Saturday, January 28, 2012

Presidio Federal Vet Wants No More Calls Complaining About Horses

Horseback Magazine

January 28, 2012
By Steven Long
Photo Courtesy Ray Field
HOUSTON, (Horseback) – A federal veterinarian charged with overseeing the U.S. Department of Agriculture’s Animal and Plant Health Inspection Service animal inspections in Presidio, Texas told Horseback Online Thursday he was tired of getting calls from citizens irate about the abuse of horses brought to the C-4 slaughter holding pens.
“I’ve had these middle aged women calling me and complaining about what’s going on here and I’m tired of it,” he said. “I don’t have anything to do with those horses.”
Dr. William Brown said that he has never held a Coggins certificate from horses at the facility in his hands. Moreover, he says he was under orders to ignore the place.
Late last year Horseback learned from Texas Animal Health Commission inspector Richard Wagner the same Coggins documents were being used again and again for different horses going to slaughter and held at the pens.

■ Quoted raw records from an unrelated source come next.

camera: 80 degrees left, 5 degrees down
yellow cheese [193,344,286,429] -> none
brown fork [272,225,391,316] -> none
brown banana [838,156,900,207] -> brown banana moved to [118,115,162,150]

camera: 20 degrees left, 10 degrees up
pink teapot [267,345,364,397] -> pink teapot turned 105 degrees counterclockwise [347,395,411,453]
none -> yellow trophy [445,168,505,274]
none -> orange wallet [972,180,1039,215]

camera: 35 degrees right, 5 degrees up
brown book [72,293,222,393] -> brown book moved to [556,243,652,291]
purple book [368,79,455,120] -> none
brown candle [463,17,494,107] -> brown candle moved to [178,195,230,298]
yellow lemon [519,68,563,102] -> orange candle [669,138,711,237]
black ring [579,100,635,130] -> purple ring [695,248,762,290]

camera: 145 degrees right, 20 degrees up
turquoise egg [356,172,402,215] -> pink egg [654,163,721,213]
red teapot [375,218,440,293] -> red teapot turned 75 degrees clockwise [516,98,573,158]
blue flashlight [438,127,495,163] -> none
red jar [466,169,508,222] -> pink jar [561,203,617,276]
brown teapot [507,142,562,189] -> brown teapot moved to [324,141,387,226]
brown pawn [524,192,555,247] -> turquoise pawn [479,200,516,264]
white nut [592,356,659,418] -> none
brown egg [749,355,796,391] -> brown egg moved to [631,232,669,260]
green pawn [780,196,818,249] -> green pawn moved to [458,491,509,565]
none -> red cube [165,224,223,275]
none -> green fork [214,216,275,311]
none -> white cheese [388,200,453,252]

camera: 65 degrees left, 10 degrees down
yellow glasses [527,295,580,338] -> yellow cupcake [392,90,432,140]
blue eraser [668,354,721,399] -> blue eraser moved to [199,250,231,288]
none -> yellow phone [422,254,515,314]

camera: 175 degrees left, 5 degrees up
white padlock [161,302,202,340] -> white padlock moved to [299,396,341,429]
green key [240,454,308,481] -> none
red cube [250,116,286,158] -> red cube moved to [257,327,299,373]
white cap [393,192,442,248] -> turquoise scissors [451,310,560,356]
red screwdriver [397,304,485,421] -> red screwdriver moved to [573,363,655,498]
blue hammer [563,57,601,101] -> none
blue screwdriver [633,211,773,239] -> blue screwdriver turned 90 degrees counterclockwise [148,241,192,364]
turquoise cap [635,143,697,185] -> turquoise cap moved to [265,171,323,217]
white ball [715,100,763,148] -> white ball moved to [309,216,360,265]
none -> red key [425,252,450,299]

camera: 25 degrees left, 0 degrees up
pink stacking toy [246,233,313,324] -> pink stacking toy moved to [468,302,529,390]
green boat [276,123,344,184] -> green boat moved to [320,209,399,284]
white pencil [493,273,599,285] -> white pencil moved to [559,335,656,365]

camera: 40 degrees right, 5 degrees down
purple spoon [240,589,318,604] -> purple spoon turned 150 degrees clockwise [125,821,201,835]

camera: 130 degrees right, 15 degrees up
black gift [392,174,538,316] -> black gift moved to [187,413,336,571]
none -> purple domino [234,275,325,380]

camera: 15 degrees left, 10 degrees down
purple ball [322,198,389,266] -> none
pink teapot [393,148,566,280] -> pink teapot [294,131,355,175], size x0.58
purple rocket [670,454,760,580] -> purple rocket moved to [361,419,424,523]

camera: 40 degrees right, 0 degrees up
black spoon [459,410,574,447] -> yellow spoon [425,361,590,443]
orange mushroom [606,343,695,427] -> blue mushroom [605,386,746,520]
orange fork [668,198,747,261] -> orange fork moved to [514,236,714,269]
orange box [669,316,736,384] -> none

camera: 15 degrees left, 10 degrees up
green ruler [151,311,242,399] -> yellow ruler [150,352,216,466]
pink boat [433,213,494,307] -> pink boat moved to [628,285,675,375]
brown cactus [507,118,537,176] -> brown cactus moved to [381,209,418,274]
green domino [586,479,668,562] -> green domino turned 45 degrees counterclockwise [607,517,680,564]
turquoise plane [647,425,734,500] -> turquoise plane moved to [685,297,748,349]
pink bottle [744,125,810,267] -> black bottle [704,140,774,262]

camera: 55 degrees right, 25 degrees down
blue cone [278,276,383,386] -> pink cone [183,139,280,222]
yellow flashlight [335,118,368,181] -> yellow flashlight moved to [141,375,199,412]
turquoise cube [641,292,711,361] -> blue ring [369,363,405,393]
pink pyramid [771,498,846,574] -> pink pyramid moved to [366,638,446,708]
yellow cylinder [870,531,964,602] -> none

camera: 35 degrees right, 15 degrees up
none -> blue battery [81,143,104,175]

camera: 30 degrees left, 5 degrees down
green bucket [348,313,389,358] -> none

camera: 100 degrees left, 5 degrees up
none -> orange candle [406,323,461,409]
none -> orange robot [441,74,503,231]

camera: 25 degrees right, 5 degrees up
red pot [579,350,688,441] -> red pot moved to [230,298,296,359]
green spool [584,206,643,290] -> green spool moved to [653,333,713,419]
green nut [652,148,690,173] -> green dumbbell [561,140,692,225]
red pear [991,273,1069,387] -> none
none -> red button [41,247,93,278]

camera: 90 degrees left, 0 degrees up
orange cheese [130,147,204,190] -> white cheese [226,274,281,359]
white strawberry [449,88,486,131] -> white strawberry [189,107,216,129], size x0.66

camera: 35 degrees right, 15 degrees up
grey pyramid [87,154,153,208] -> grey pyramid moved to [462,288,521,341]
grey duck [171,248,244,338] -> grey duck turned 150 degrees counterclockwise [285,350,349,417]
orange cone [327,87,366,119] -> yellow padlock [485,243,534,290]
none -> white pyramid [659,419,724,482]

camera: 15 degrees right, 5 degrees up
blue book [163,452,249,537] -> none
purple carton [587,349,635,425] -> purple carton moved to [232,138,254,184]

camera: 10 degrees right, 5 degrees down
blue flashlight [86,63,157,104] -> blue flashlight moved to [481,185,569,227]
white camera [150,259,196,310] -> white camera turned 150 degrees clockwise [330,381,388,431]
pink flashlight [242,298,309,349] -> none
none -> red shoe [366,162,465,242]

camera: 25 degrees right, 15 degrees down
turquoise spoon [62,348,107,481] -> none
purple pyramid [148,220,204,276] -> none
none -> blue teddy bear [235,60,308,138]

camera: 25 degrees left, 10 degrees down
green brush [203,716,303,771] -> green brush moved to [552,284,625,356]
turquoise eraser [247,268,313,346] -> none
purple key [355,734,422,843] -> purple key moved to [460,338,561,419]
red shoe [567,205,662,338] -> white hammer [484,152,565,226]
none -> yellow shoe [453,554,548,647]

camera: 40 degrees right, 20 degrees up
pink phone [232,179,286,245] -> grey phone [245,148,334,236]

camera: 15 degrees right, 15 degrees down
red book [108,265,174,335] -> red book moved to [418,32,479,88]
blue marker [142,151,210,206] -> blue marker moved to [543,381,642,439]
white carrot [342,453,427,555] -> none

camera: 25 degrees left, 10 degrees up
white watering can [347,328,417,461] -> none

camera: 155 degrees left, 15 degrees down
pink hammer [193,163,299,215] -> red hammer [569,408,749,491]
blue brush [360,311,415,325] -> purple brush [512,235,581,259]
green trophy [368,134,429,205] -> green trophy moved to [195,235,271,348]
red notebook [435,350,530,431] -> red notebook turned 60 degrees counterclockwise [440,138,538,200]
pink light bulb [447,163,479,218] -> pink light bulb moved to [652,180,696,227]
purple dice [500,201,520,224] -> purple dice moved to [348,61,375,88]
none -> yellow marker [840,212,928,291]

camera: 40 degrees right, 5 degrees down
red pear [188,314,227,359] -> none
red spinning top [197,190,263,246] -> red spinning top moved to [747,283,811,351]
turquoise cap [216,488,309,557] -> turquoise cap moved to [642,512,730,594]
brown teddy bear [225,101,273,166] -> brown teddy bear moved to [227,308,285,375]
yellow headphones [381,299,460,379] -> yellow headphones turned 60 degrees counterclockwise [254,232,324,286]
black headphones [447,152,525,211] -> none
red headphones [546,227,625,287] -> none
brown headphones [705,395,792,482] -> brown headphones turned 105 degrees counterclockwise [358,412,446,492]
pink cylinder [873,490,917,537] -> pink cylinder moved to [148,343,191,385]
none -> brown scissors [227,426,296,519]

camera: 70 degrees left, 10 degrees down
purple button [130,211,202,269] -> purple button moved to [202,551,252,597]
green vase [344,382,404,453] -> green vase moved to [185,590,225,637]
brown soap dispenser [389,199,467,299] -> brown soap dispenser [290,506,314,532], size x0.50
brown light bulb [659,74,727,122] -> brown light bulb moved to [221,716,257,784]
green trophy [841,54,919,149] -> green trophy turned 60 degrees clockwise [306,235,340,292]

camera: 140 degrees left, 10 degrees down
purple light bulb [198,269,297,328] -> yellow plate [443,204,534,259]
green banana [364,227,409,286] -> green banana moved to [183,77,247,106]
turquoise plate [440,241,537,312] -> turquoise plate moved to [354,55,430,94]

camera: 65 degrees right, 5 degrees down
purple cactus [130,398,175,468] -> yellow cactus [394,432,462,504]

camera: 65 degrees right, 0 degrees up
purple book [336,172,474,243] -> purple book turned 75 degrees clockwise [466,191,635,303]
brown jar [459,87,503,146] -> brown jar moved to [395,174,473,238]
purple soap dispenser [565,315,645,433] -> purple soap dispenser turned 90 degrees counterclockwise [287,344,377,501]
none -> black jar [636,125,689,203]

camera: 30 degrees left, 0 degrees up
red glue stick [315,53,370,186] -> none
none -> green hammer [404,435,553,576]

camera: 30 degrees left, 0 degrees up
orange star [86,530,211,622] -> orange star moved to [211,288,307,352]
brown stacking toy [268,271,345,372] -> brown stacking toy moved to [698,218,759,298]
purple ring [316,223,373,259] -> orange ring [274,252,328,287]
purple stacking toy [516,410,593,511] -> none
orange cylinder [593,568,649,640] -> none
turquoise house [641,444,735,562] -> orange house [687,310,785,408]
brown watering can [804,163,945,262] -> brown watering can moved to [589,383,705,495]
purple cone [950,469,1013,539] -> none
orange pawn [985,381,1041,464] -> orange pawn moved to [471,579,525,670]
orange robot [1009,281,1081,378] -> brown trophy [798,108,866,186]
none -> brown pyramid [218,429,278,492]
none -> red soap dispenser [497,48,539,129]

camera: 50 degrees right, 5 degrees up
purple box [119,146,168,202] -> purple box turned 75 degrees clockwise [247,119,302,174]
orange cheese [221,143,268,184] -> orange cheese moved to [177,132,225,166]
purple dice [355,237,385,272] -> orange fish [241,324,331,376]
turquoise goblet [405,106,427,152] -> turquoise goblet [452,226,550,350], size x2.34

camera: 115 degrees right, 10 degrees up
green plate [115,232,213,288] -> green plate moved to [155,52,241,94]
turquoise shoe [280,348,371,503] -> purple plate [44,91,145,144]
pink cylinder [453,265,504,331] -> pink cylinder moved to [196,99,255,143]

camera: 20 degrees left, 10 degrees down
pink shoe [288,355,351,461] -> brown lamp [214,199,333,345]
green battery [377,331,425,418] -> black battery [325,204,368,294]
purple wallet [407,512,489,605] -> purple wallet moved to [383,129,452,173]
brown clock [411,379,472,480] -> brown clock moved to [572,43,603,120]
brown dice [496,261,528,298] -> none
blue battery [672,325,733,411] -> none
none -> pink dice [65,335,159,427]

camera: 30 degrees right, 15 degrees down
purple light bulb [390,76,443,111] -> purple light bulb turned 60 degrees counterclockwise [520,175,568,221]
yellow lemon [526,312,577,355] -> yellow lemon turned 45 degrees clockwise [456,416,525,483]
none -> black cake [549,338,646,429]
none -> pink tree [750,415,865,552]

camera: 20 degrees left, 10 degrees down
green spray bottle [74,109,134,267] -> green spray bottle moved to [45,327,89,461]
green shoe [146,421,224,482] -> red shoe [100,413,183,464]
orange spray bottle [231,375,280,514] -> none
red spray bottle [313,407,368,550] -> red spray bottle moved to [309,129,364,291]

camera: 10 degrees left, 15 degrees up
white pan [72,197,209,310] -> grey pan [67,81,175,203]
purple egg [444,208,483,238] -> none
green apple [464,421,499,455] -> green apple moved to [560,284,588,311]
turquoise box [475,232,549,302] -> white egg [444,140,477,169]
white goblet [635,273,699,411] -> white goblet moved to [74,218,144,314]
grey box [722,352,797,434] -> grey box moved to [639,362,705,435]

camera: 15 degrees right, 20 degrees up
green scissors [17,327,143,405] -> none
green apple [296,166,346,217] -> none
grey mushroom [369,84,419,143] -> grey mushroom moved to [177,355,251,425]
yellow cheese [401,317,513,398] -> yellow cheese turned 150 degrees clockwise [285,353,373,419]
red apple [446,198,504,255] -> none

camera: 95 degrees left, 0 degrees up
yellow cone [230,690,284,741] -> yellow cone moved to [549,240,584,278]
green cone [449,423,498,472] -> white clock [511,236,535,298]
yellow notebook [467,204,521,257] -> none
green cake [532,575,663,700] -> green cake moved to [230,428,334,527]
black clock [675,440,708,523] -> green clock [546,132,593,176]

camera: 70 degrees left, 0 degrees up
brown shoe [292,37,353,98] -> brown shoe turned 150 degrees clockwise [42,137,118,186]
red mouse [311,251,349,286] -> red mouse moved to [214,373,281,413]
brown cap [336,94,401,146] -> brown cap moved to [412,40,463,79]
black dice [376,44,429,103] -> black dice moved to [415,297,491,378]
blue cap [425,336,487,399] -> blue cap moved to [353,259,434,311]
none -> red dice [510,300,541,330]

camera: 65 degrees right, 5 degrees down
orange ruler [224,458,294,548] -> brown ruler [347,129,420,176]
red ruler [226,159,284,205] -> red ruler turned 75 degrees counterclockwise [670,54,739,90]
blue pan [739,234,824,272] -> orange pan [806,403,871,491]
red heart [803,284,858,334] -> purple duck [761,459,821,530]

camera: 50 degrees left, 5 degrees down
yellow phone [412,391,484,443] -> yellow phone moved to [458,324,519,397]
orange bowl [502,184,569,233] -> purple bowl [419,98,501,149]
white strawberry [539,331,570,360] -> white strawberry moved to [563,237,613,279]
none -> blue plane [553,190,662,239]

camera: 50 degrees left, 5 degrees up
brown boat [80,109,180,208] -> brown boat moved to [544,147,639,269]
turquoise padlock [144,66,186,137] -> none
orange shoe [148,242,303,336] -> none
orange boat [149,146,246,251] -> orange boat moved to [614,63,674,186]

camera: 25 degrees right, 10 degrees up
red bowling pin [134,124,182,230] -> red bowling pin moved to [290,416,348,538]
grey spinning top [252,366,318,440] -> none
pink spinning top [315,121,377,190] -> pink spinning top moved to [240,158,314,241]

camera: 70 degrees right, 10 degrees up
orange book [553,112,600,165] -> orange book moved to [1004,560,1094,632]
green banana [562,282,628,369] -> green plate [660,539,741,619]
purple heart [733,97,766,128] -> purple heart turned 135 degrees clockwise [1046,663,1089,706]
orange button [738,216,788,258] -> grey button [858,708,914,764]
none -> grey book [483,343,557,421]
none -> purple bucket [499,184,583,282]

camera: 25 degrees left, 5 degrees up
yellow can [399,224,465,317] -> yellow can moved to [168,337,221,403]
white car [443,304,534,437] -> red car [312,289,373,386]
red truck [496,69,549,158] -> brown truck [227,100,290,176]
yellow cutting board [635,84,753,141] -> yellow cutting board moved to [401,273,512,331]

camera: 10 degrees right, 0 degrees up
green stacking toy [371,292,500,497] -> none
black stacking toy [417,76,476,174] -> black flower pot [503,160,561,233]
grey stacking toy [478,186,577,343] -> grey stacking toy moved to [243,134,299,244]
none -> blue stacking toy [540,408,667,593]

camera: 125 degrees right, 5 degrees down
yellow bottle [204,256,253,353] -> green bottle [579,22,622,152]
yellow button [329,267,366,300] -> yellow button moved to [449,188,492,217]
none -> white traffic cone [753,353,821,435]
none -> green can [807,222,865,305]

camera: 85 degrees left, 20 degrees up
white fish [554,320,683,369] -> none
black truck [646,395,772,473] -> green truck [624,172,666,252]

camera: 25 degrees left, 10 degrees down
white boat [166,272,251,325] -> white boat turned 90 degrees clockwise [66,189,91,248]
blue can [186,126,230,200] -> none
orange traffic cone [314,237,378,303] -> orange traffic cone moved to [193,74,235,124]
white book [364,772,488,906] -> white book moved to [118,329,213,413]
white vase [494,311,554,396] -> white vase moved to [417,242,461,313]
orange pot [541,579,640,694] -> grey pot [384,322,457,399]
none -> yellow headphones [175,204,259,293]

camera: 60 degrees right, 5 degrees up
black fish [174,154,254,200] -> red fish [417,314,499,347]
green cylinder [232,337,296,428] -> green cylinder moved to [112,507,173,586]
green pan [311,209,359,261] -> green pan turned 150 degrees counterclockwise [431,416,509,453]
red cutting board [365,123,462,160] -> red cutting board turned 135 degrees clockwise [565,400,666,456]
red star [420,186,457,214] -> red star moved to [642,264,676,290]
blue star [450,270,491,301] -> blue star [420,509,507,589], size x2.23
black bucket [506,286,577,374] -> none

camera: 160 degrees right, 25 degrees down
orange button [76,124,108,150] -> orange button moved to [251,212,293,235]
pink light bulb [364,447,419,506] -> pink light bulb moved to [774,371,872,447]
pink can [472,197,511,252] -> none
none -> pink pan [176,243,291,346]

The TAHC official said nothing at his level was being done because his agency’s budget had been cut by the Texas Legislature and simply didn’t have the manpower to take action.
However, TAHC routinely inspects stables around the state for strict inspections of Coggins documents.
The Coggins certificate is a federal document, and it is a federal offense to falsify the form. Violations could result in a fine of $10,000 and imprisonment of 5 years or both.
“My boss in Austin told me not to go anywhere near those horses,” a clearly irate Brown said.
The pens are a way station where horses are held awaiting transport across the border to a Mexican slaughter facility.
“They can call my boss in Austin if they want to complain,”  he said.
Asked by Horseback who his boss is, Brown readily gave the name of Dr. Jim Amend of APHIS.
“They can just get him on the phone if they want to complain,” he said. Almost certainly, irate horse lovers will do just that.
But getting Amend on the phone is not so easy. Horseback called not only Amend, but also his superior, Neither have returned our calls more than 24 hours after the initial contact.
Brown says he doesn’t do  inspections on the slaughter bound horses because  the feds aren’t funding him to do the inspections.
“They removed the funds to pay me,” he said. “They are paying a private veterinarian.”
Brown said the private vet provides him with a certificate that he routinely signs, preferring to personally inspect incoming horses and cattle from Mexico, rather than outgoing horses destined for slaughter across the border. Late last year, more than 60 horses were seized from the C-4 pens in various stages of starvation, dehydration, and illness. Several died, and a dumping ground of horse carcasses was discovered in a flash flood prone creek that runs behind the pens and empties into the Rio Grande River.
Despite the risk of spreading infectious disease, the pen owner of the C-4 pens was chided by the state agency and given a slap on the wrist by the Texas Commission on Environmental Quality.
Horse owners are required to have Coggins certificates indicating the animal has passed a test showing it is free of equine infectious anemia, (EIA).
Brown told Horseback, “I know of a guy who works for the state who told me they were surprised when he actually wanted to go out and look at those horses, they don’t want you to look at those horses,” he said.